On pensait qu’il était mort calciné dans l’incendie. Mais l’homme de 52 ans retrouvé sans vie, vendredi 29 janvier 2010 à Plainpalais, a probablement été tué. La police privilégie la piste criminelle. «Bien que les conclusions de l’autopsie n’aient pas encore été rendues, il a été constaté sur le corps de la victime des lésions qui ne semblent pas uniquement imputables à l’incendie», rapporte Jean-Philippe Brandt, porte-parole de la police genevoise. Il s’agirait, semble-t-il, de coups de couteau.
Comme nous vous le révélions déjà samedi sur notre site, ce corps inanimé a été retrouvé au 89, rue de Carouge, proche du pont du même nom. La macabre découverte a été faite, suite à un sinistre, dans l’appartement du défunt, au 2e étage de l’immeuble où le malheureux vivait depuis près de trente ans.
«Une brave personne»
Mais qui était cet homme? «Une brave personne, quelqu’un de gentil et de poli», résume une famille, domiciliée en ces lieux elle aussi depuis une trentaine d’années.
«Nous sommes arrivés ensemble il y a exactement vingt-huit ans, précise un autre locataire de l’immeuble, visiblement touché par ce drame.
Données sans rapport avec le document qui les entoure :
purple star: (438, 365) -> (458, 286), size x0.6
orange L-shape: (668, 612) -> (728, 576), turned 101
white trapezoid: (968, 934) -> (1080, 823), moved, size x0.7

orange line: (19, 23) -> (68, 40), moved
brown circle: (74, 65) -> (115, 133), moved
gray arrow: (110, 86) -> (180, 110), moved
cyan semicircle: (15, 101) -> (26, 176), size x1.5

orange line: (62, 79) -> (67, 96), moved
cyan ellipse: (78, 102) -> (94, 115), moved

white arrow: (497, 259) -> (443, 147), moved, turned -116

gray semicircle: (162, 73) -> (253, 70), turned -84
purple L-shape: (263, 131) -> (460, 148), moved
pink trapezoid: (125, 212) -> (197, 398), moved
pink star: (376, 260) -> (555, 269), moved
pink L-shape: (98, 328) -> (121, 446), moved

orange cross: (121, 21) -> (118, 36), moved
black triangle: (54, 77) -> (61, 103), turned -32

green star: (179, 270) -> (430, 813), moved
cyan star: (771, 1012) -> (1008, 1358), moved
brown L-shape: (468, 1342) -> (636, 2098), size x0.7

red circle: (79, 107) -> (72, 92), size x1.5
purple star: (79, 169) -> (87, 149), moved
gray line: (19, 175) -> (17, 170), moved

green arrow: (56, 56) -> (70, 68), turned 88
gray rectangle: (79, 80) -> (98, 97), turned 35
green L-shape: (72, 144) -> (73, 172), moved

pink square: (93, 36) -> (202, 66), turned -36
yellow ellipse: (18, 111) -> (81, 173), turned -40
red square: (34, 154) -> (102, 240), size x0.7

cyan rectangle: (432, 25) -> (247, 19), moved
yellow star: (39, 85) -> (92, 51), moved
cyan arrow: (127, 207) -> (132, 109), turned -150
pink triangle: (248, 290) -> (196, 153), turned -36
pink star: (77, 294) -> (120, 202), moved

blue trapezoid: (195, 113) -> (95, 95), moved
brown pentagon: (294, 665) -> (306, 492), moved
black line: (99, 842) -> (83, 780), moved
On échangeait toujours quelques mots quand on se croisait. Je l’ai encore vu lundi dernier sur son scooter devant chez nous.» Et d’ajouter: «Il travaillait autrefois chez Honda à Meyrin. Or, il a fini par se retrouver au chômage; malgré cela, ce solide gaillard gardait le moral et arrivait à se débrouiller pour vivre.»
Dans le quartier, c’est la surprise qui domine à l’annonce d’un crime probable. De nombreuses personnes ont pourtant assisté à l’impressionnant remue-ménage des pompiers et des forces de l’ordre, et plus particulièrement à l’intense activité de la police scientifique, qui se serait prolongée jusque tard dans la soirée de vendredi.
«On se serait cru dans une série américaine, raconte une jeune femme. C’est triste que ça se passe dans notre bâtiment, mais c’est rassurant de voir les enquêteurs s’activer pareillement.» Au Kebab Cappadoce, le chaleureux Bahri a assisté lui aussi au ballet des services d’urgence: «J’ai tout de suite ressenti la gravité des événements.»
Matelas calciné dans la rue
Un habitant du quartier, lui, était visiblement au courant: «Un policier ne m’a pas caché qu’il y avait eu un homicide et qu’on recherchait une arme.» Certains n’hésitent pas à avancer que l’appartement, désormais sous scellés, a volontairement été incendié pour effacer des preuves.
Alors que des restes du sinistre, dont ceux d’un matelas calciné, gisent encore à l’angle de la rue Blanche, la police souligne que le feu s’est étendu à plusieurs pièces du logement et qu’elles ont ainsi été entièrement détruites. Même si la piste criminelle est privilégiée, aucun scénario n’a clairement pu être établi. «Notamment au vu des dégâts occasionnés par le feu et les moyens d’extinction», explique le porte-parole de la police. Une information pénale a été ouverte et confiée à un juge d’instruction. L’enquête est menée par la police judiciaire.